原作を使って自分語りをされたら当然嫌だし、某監督のように原作を破壊してまるでオリジナルのように創り上げてしまうのもどうかと思うけど(笑)、そういう「語り」を観たかったと思うんですよ。そしてその「語り」はこの映画の中に半分だけあったと思うんですよね。

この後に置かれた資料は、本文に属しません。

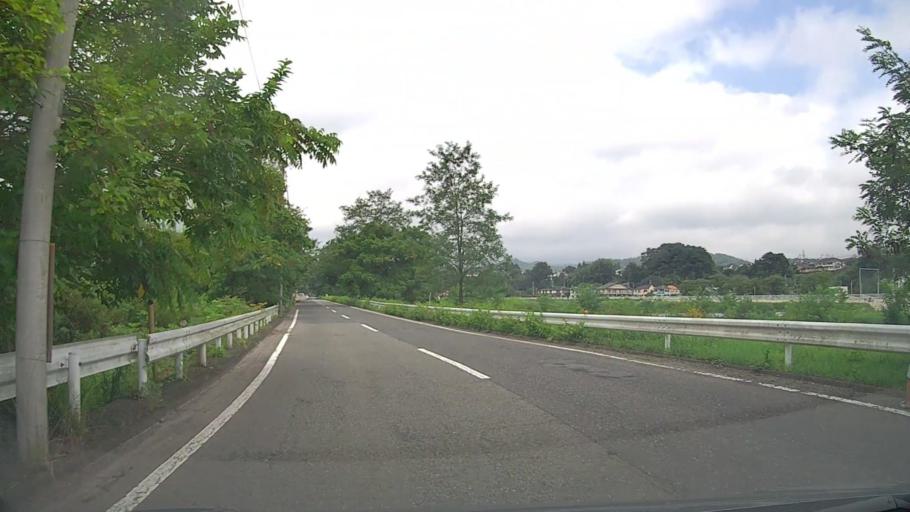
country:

「語り」は、トァンとミァハの同性愛的な関係で表現されていたと思います。自分と相手の境界がとてもあいまいな、一線を引くという発想すらない、幼くて純粋な少女たちの淡い一時の関係。その共感の構造が、もっと世界とリンクしていてもよかったんじゃないかなと思うんですよ。表層的な耽美なシーンも悪くはなかったけど、世界には二人だけなのだという孤立はあんまり見えてこなかったのが少し残念です。一方で、強烈な二人の分ちがたい因縁を感じさせるシーンはとても良かったですね。キアンのアレを再現するシーン、犯行声明を聞いているシーン。意識の焦点に常に存在する宿敵のようなミァハと、意図せずに世界を救うことになってしまう「主人公役」を強請されるトァン。最後の二人の対峙は、直接的な表現よりも耽美的で素晴らしかった。ですが、最後に原作にはない台詞を出すのなら、そのことについてもう少し語っても良かったのではないかと思います。


と、まあいろいろ書きましたが映画化されて良かったです。やっぱりキャラクターたちの台詞を声や表情で観られた点が良かったです。特にオスカー・シュタウフェンベルクを演じた榊原良子さん。滑らかなで冷たい感じの口調がキャラクターだけでなく、世界観によく似合っていて素敵でした。